- **DIRECTIVES**:
1. In the sundial email, which book does Fer point to for a description of the property Anselmo mentions?
2. Name every type of curve that the sundial email says the intersection of the cone with a sundial's face can form.
3. Write the next part of the quoted original message in the sundial email, starting after its final sentence about the circumpolar circle.

- **EXCERPTED TEXT**:
********************

Hello Anselmo,
 
About the property you mention a description may be read in the Italian book "Orologi Solari" by Girolamo Fantoni, 1988.
He describes the Babylonian and Italian hourlines and draw figures with the "Cerchio circumpolari visibili".
 
Have in mind that you only get a parabola on an horizontal sundial.
For other sundials the intersection of the cone with the sundial's face will be an ellipse or hyperbola .
 
Best wishes, Fer.
 
 
 
Fer J. de Vries
mailto:[EMAIL PROTECTED]
http://www.iae.nl/users/ferdv/
Eindhoven, Netherlands
lat.  51:30 N      long.  5:30 E
----- Original Message -----
Sent: Saturday, March 16, 2002 11:53 PM
Subject: About the circumpolar parabola

Hi dialists,
 
 This is something I learnt from Prof. Fernando M. Box and hadn't seen as this in any
of my books on gnomonics.
 
Most of you know about the 'circumpolar circle', which is, for a given latitude, the
celestial circle for which the stars 'above' it are seen all over the year (in that latitude).

********************

- **GIVEN DATA**:
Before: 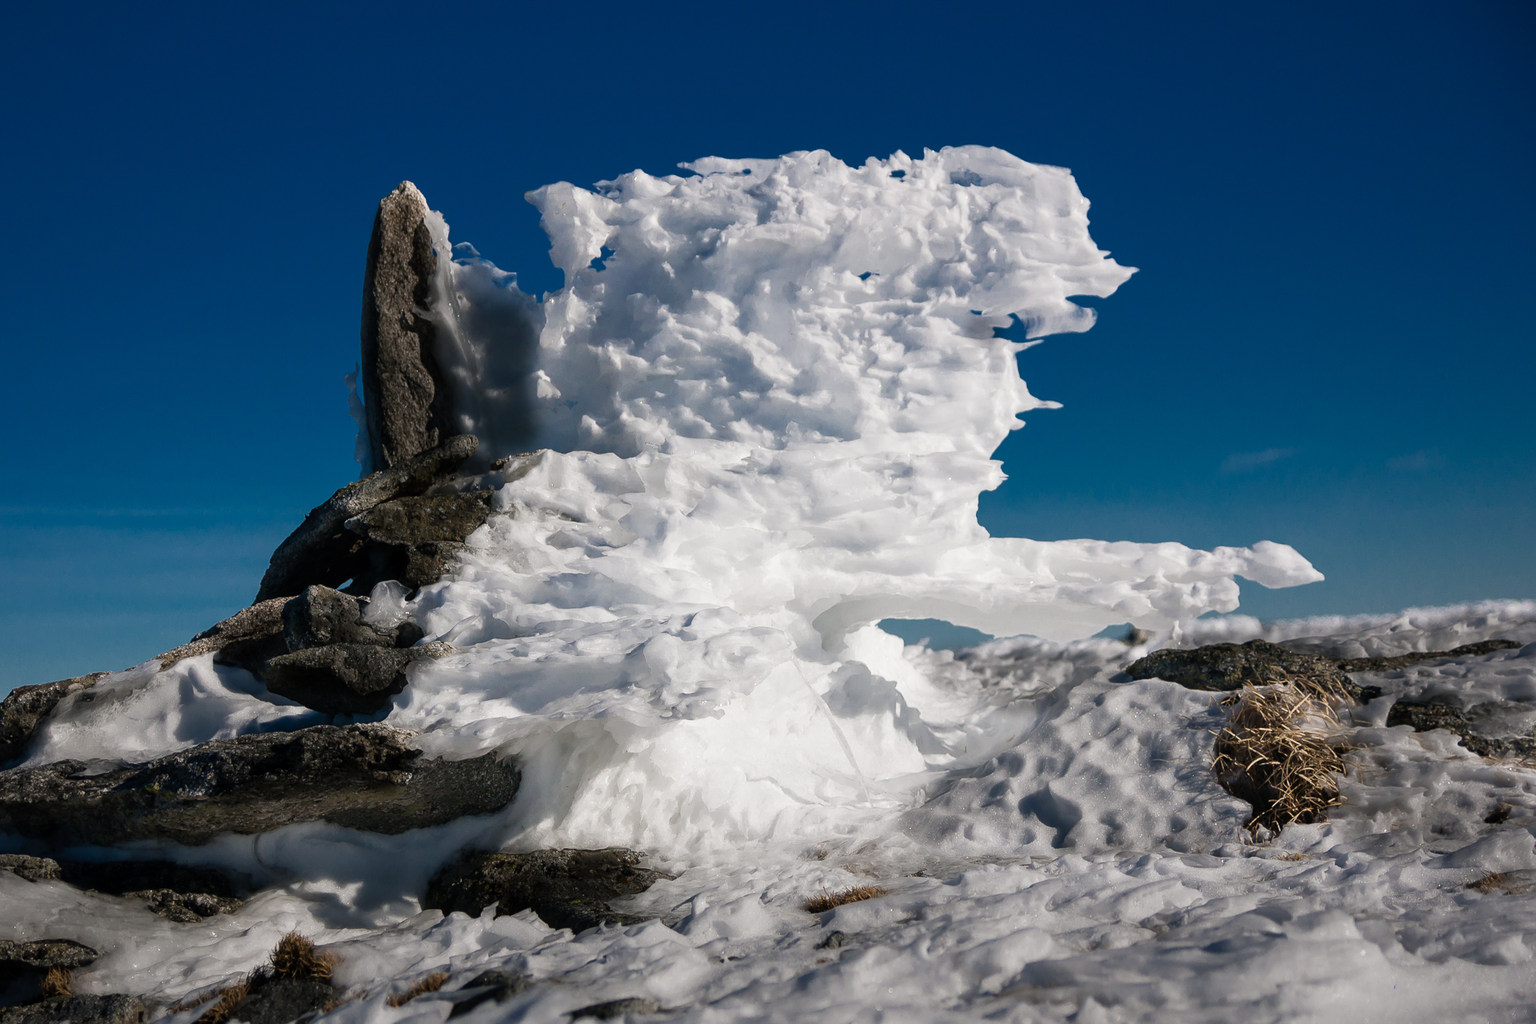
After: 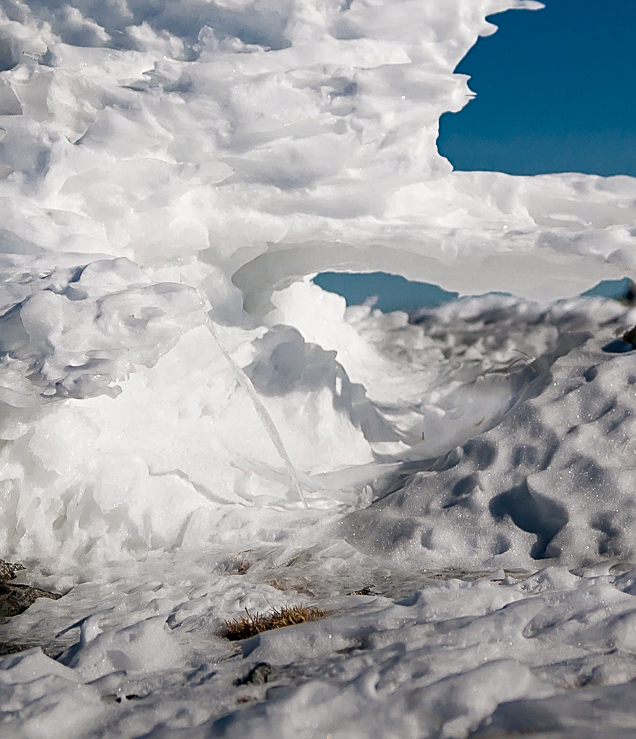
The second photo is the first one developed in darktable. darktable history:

********************

- **RESULTS FOR THE EXERCISE**:
1. The Italian book "Orologi Solari" by Girolamo Fantoni, 1988.

2. Parabola, ellipse, hyperbola

3.
This circle is parallel to the celestial equator and its declination equals the colatitude.
From the observer's place it touches the horizon circle just in the northern tip of the
meridian line (so as to say).
 
Now it is easy to see that the gnomonical projection of this circle is a parabola with
the following parameters:
 
   -- Axis: The meridian line. The curve opens towards the South, of course.
   -- Vertex: At H*cotg(2*Lat) from the foot of the (vertical) gnomon, where H is its
height over the ground.
   -- Focal distance: equals (H/2)*tan(Lat)
 
[HINT: Remember that an sphere always casts a conical-curve shadow whose
focus lies just in the point of contact with the ground]
 
The most interesting property of this parabola is that the straight lines tangent to it coincide with these of
italic and babilonical hours. Why? Well, because by the definition of these hours, its corresponding
(great) circles are necessarily tangent to the circumpolar circle.
 
This gives an easy way to draw these two groups of lines (remember that the line for 16-ita is the
same for 16-bab and that the cross points define the equinoctial straight line).
 
We could as well make a stereographic projection instead of a gnomonical one to get all the lines
as circular arcs, or define the circumpolar cone, which has also quite interesting properties,
but I'll leave these things for later on.  
 
Isn't it beautiful?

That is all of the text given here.